(Extracted page text data)
- Opening Delimiter -
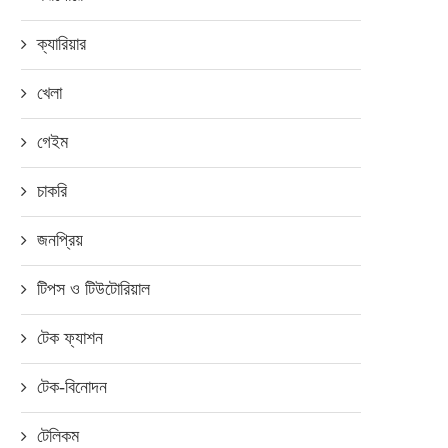
ক্যারিয়ার
খেলা
গেইম
চাকরি
জনপ্রিয়
টিপস ও টিউটোরিয়াল
টেক ফ্যাশন
টেক-বিনোদন
টেলিকম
- Closing Delimiter -
- Activity:
Reproduce all of the records above exactly, but exclude the pictures.

- Result of the task:
ক্যারিয়ার
খেলা
গেইম
চাকরি
জনপ্রিয়
টিপস ও টিউটোরিয়াল
টেক ফ্যাশন
টেক-বিনোদন
টেলিকম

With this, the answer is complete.